I am terrified of the stigmas that surround mental health disorders and having people think I am crazy or not worth giving a chance to love. I know historically I have been labeled a “crazy girlfriend” or “clingy”, but I know now that it was not my fault. I was unable to control my emotions and moods, but I vow to get better and live my life just like everyone else. I do not want my emotions to go away; I just hope there will be a time where I am in more control. I am doing this work for ME and not for anyone else, because the people in your life that are worth having around will stay by your side.

 

Clarity and Confusion

Mental health has always been something that I am passionate about. I have used my experiences to try to eliminate stigmas that are associated with different disorders. I knew when I was young that I was different from everyone else. I was self-aware that the way I processed emotions and feelings was different from the “average” person. I have had moments in my life where I felt bad for being different, because of the messages I received. I have always hidden away parts of myself, because I didn’t want anyone to worry about me.

In March I made a decision to end a relationship that I was no longer happy in. My decision seemed drastic to some, but I knew that it was for the best. I could’ve gone about the decision differently and changed the method in which I ended things, but I do not regret it. In March I also made the best decision of my life, to follow my heart. I had been mentally separated from my previous relationship for about 6 months prior to meeting this new person, so I knew my heart and soul were ready to love again. However, mentally I am not in a place where I can properly support someone else, and as a result I lost them.

Today I was diagnosed with bipolar II disorder. In my previous treatments with mental health I was treated primarily for anxiety and depressive episodes. Right out of high school I was put on antidepressants, which I never felt helped my symptoms. When I discussed this, among many other things, with my psychiatrist, she explained that antidepressants can actually make bipolar II disorder worse, which is why I never felt relief with that medication.

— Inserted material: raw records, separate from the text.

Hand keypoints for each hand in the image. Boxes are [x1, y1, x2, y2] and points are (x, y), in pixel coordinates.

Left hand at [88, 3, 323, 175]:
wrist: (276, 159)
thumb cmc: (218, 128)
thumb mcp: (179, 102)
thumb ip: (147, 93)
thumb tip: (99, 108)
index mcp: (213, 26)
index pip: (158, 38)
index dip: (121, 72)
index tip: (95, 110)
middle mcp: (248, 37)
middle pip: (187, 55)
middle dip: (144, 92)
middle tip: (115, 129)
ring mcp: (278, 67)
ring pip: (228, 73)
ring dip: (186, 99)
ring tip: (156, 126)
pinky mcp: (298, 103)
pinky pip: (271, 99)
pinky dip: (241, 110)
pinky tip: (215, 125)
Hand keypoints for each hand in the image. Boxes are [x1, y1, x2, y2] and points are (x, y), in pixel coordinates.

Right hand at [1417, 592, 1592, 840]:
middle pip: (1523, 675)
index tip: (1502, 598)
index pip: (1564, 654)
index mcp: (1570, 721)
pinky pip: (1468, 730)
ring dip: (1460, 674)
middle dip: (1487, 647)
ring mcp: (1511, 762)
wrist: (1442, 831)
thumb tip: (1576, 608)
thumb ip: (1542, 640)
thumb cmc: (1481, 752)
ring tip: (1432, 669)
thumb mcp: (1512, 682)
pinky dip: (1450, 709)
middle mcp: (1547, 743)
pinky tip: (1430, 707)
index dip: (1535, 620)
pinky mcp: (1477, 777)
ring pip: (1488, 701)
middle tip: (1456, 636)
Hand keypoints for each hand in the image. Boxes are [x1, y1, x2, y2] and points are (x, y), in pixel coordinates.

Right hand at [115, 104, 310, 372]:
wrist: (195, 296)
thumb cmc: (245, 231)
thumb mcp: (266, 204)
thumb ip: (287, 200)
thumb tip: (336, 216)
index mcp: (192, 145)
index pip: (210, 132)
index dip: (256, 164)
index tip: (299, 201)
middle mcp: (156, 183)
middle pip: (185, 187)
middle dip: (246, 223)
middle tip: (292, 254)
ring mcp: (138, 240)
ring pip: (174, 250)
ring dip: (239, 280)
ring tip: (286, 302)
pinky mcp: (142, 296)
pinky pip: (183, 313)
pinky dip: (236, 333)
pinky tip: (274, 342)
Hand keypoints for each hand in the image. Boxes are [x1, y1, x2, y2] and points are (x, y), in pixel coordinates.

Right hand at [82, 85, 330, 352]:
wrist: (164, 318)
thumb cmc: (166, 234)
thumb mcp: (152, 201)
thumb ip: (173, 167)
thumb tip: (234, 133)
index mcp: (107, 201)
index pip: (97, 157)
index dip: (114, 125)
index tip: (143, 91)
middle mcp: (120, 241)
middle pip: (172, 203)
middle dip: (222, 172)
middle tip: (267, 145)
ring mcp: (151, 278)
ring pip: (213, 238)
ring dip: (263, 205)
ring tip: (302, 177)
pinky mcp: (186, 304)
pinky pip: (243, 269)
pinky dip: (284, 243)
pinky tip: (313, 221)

Bipolar is something so new to me, and I am not entirely sure what it entails. I have a treatment plan, I started some medication, and I am following up with talk therapy next week to start that part of my treatment. Bipolar was explained to me as a mental disorder where you experience drastic moods of lows and highs. I have days where I do not want to be on this planet anymore, and I physically hurt inside from emotions. Then two days later I feel like I can take on the world, and I am making impulsive decisions just to feel pleasure. I always thought of these things as two separate disorders, anxiety and depression. What I didn’t realize is that they are connected, and some of my other symptoms are also related.

I know this is a time in my life where I need to be thinking about myself. I need to get better for me. Not for the benefit of anyone else in my life, but because I DESERVE to be the happiest and best version of myself. I have made so many decisions lately that have impacted my life for the better and for the worse. But as my dad told me today, we always make decisions and sometimes we have to live with the consequences of those decisions, but that’s life.

I also need to come to terms that some of the things that I have done over the last few years have not been entirely my fault. I did them, sure, but I didn’t always understand why I was doing it. I just want everyone to know that I am working on it. I’m going to still have days where I am sadder than other days, but as a rule I want to focus on being me. I want to find out who I am and what makes me happy. I am ready to move forward from here and to continue to grow and understand what all of this means.